Scott Milburn believes that an excellent opportunity was wasted. "The mood is sour around here now," he said. "We are willing to talk with a serious and substantive group, but ADAPT seems more interested in getting into the media than talking with us. The Governor is new. He doesn’t have much background in these issues, but he wanted to listen. We are a large state, and we have a lot of issues. We have a lot of other things to do. We are not like other states where the Governor wouldn’t listen. I don’t think ADAPT has the tools to work with someone who wants to work with them. For now, the Governor will just go on to other issues.

But Shona Eakin, ADAPT contact person in Toledo, and Director of Advocacy for the Ability Independent Living Center, tells a different story. "My husband has Muscular Dystrophy, and he’s on a ventilator. I am physically disabled. I use a wheelchair, and I cannot stand. We depend on personal care assistants every day of our lives. On December 4, we were scheduled to have an aide come into our home at noon and help us through the afternoon and evening. That aide did not arrive until eleven p.m.
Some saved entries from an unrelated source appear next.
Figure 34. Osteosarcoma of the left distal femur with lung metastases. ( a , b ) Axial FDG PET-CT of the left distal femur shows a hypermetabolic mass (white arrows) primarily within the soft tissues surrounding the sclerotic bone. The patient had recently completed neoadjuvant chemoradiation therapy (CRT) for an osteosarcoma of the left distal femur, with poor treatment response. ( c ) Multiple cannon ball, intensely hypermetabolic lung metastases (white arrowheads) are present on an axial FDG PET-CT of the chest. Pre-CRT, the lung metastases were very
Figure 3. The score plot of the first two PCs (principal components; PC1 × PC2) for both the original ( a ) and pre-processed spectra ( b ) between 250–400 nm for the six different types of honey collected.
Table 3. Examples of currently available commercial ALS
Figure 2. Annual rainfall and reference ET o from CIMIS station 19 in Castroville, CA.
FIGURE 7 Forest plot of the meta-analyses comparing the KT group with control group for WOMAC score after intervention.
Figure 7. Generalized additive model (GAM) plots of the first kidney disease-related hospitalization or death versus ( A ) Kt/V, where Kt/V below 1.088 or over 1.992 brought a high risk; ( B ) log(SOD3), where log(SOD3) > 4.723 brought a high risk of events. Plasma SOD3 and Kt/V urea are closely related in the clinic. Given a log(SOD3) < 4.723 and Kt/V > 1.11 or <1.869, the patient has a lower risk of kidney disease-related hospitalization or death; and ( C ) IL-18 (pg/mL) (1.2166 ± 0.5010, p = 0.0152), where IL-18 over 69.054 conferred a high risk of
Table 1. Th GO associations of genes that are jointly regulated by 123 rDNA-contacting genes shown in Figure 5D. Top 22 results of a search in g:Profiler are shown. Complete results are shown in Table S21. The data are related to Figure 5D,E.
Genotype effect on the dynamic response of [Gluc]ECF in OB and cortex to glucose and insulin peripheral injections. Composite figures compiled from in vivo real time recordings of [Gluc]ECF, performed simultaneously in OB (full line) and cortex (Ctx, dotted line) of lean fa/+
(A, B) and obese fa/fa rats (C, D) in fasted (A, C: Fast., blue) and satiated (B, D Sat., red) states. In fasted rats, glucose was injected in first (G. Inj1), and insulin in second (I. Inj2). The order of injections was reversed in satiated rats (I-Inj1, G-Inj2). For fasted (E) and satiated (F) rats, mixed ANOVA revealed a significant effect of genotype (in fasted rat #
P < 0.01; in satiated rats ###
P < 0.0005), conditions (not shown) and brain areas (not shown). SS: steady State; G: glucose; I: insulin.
I did what I could to help my husband, but he would not take his medication because it makes him need to use the restroom. People who have not lived in our situation don’t understand what it is like to have to depend on a system that is broken. The home healthcare system in Ohio is broken."

Ms. Eakin says that she and other Ohioans made numerous attempts to meet with Governor Taft, Speaker Davidson and Director Senski prior to the ADAPT action. In each case, they were rebuffed.

"We are very serious people," she said. "We live these issues every day. Often the failure of the system is life-threatening to us. We believe that we have the right to meet with those in our state government who control our very existence."

Ms. Eakin says that she and her colleagues in Ohio are having to deal with a backlash from the action. The Governor’s office has not responded to Ms. Eakin’s letter requesting a meeting. Speaker Davidson has also failed to respond to requests to meet with the group. They have met with Director Senski, but she has lectured them about wanting things to change too fast. Representative Terwilliger has been quoted as saying, "The ADAPT action was a bunch of children who, when they didn’t get their way, acted very badly."

Ms. Eakin believes that in the long run, the ADAPT action will prove to be very positive for Ohioans with disabilities. She says, "We have gotten the attention of the government, and they know we can come back. People with disabilities have a better feeling about themselves. They believe that they have the ability to force persons in government to take them seriously. The action has helped us recruit new members, and that is really important. Persons with disabilities are learning that they don’t have to take whatever crumbs the government wants to give us. We will take power over our own lives."

Director of Social Services, Senski, has agreed to a quarterly meeting with ADAPT members to address a variety of issues. However, she has not discussed the five point agenda that ADAPT wished to discuss with her in November. Ms. Eakin has also met with Barbara Edwards, the Ohio Director of Medicaid. "These meetings have been frustrating so far," akin says, "but they are a start."